--- Exercise details ---
Find every line in the records below that contains the word "pose", and copy each of those lines.
____ Record excerpts
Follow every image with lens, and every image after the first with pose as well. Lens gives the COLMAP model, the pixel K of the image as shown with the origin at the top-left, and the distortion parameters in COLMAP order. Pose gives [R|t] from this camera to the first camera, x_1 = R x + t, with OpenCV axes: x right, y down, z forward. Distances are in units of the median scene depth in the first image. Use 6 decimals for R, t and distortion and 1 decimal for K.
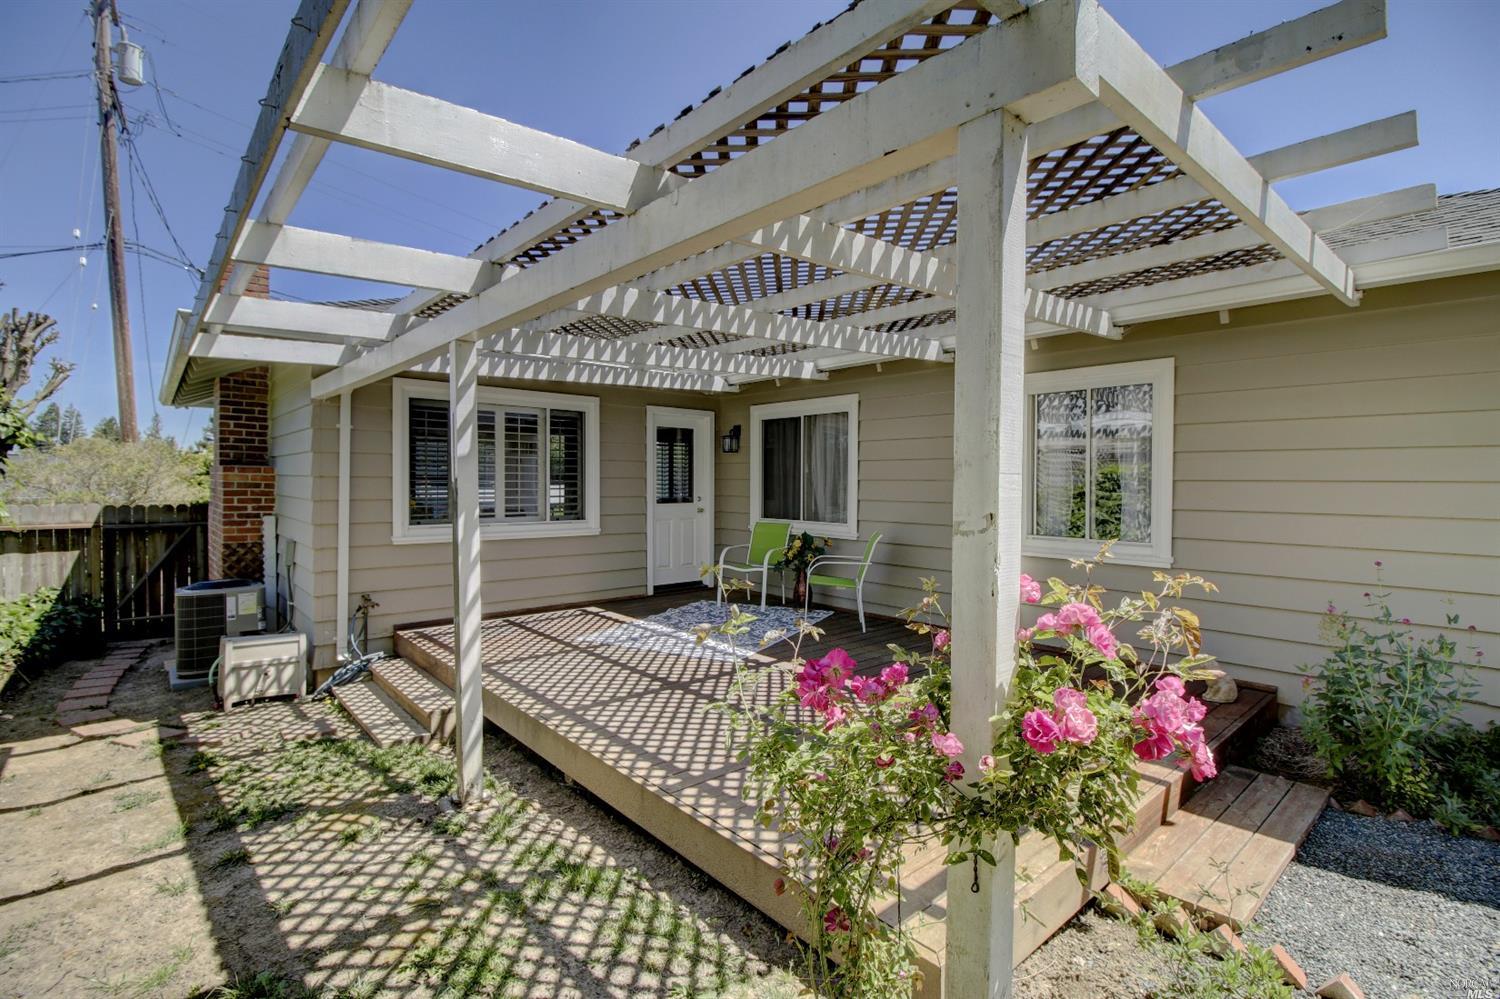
lens RADIAL K [[686.9, 0, 749.4], [0, 686.9, 497.7], [0, 0, 1]] dist [-0.013922, -0.005386]
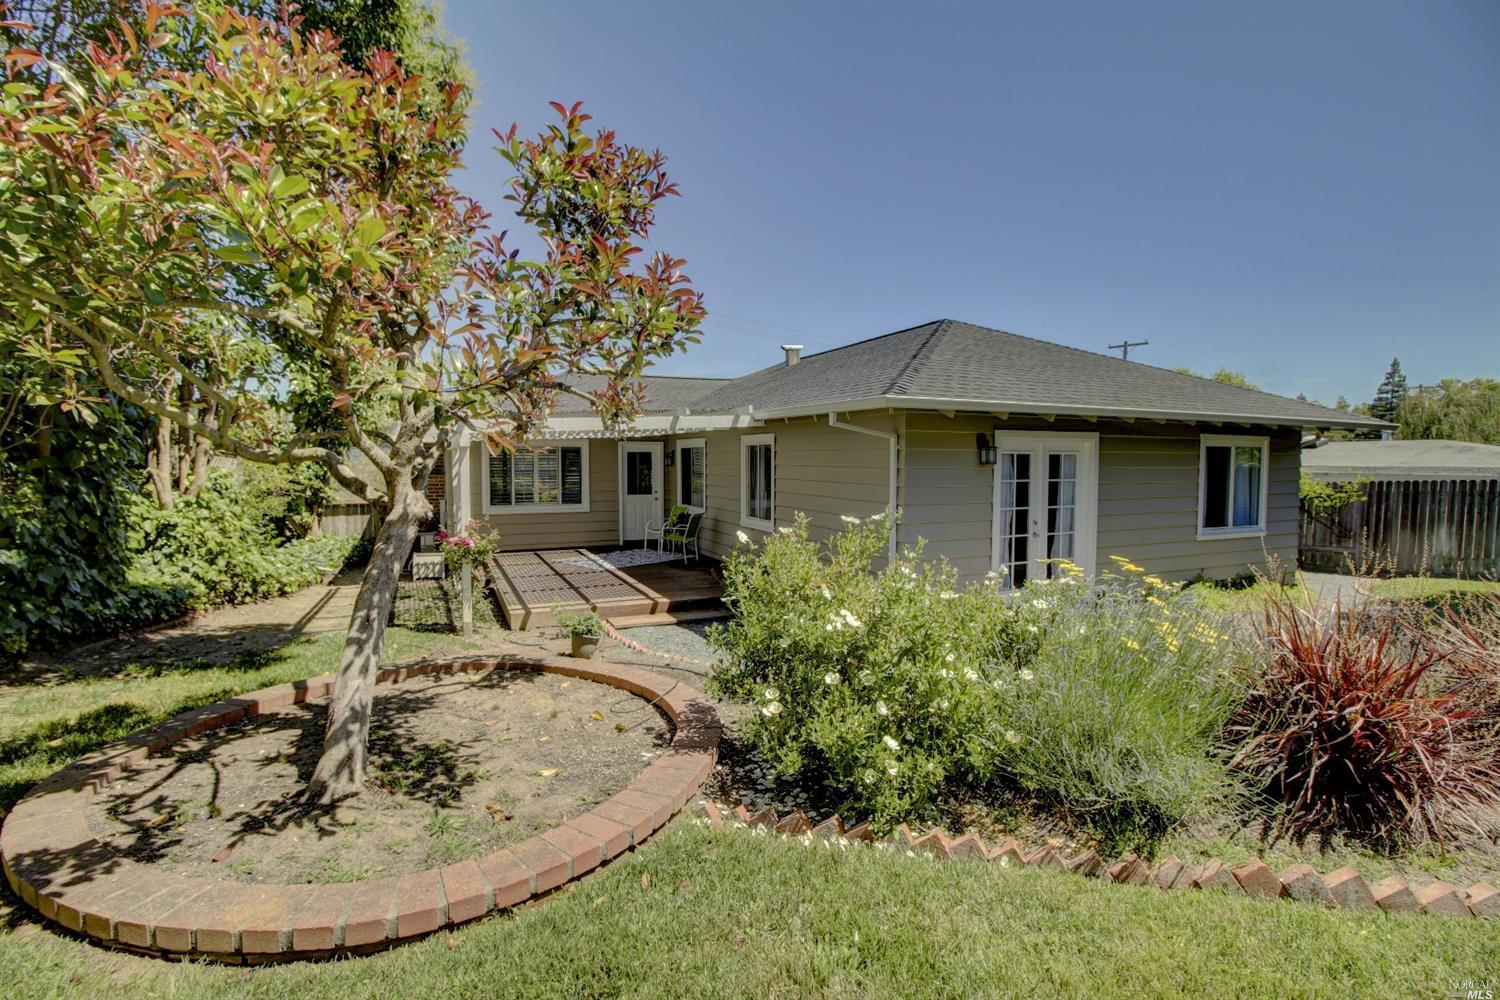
lens RADIAL K [[686.9, 0, 751.8], [0, 686.9, 502.4], [0, 0, 1]] dist [-0.013922, -0.005386]
pose [[0.956795, 0.015619, -0.290343, 0.906800], [-0.003932, 0.999160, 0.040789, -0.060644], [0.290736, -0.037885, 0.956053, -0.811762]]
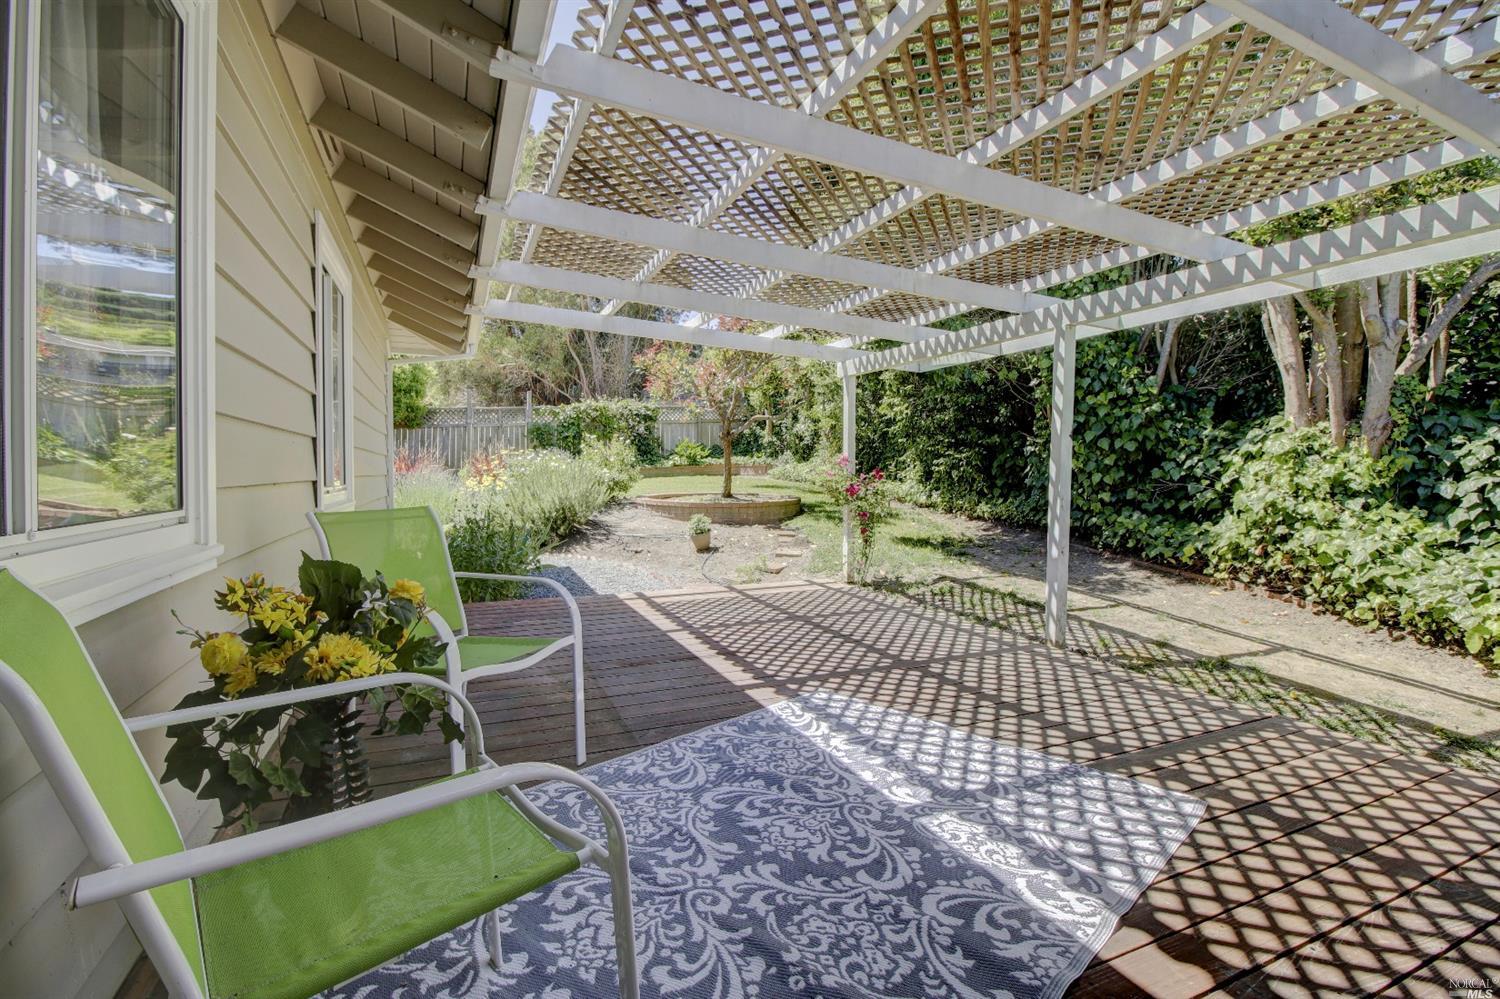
lens RADIAL K [[686.9, 0, 763.9], [0, 686.9, 485.9], [0, 0, 1]] dist [-0.013922, -0.005386]
pose [[-0.957235, -0.010838, 0.289108, -0.129768], [0.002513, 0.998949, 0.045766, 0.015859], [-0.289300, 0.044535, -0.956202, 1.325349]]
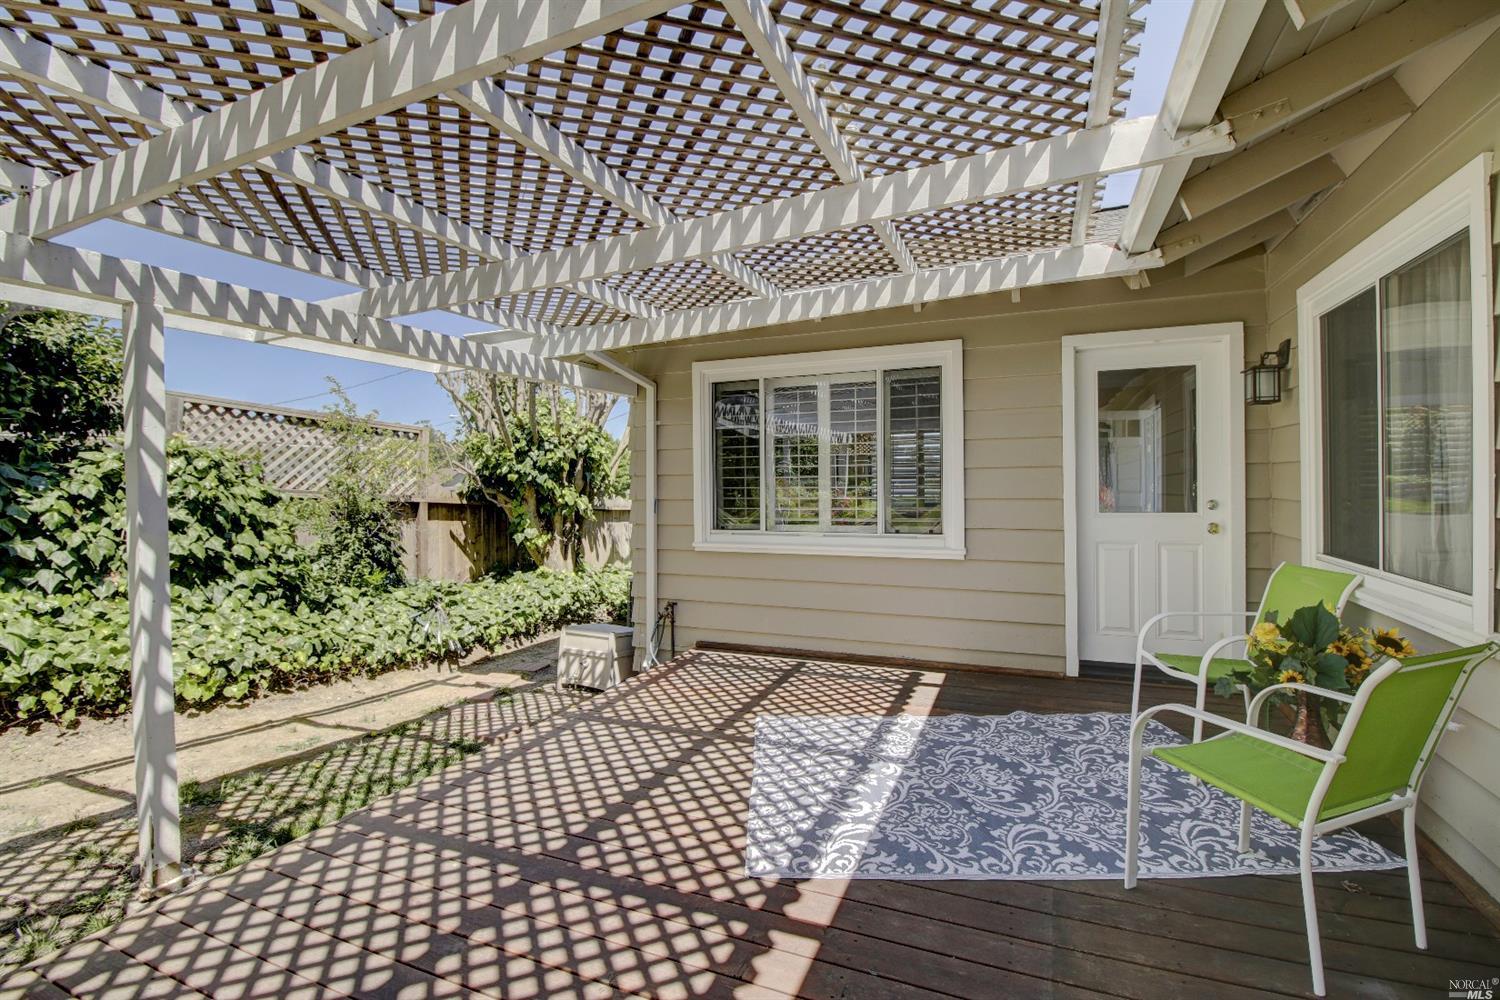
lens RADIAL K [[686.9, 0, 756.0], [0, 686.9, 489.5], [0, 0, 1]] dist [-0.013922, -0.005386]
pose [[0.436000, -0.000879, -0.899946, 0.310107], [-0.005745, 0.999976, -0.003760, -0.007797], [0.899928, 0.006810, 0.435985, 0.662065]]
________
--- Written answer ---
Follow every image with lens, and every image after the first with pose as well. Lens gives the COLMAP model, the pixel K of the image as shown with the origin at the top-left, and the distortion parameters in COLMAP order. Pose gives [R|t] from this camera to the first camera, x_1 = R x + t, with OpenCV axes: x right, y down, z forward. Distances are in units of the median scene depth in the first image. Use 6 decimals for R, t and distortion and 1 decimal for K.
pose [[0.956795, 0.015619, -0.290343, 0.906800], [-0.003932, 0.999160, 0.040789, -0.060644], [0.290736, -0.037885, 0.956053, -0.811762]]
pose [[-0.957235, -0.010838, 0.289108, -0.129768], [0.002513, 0.998949, 0.045766, 0.015859], [-0.289300, 0.044535, -0.956202, 1.325349]]
pose [[0.436000, -0.000879, -0.899946, 0.310107], [-0.005745, 0.999976, -0.003760, -0.007797], [0.899928, 0.006810, 0.435985, 0.662065]]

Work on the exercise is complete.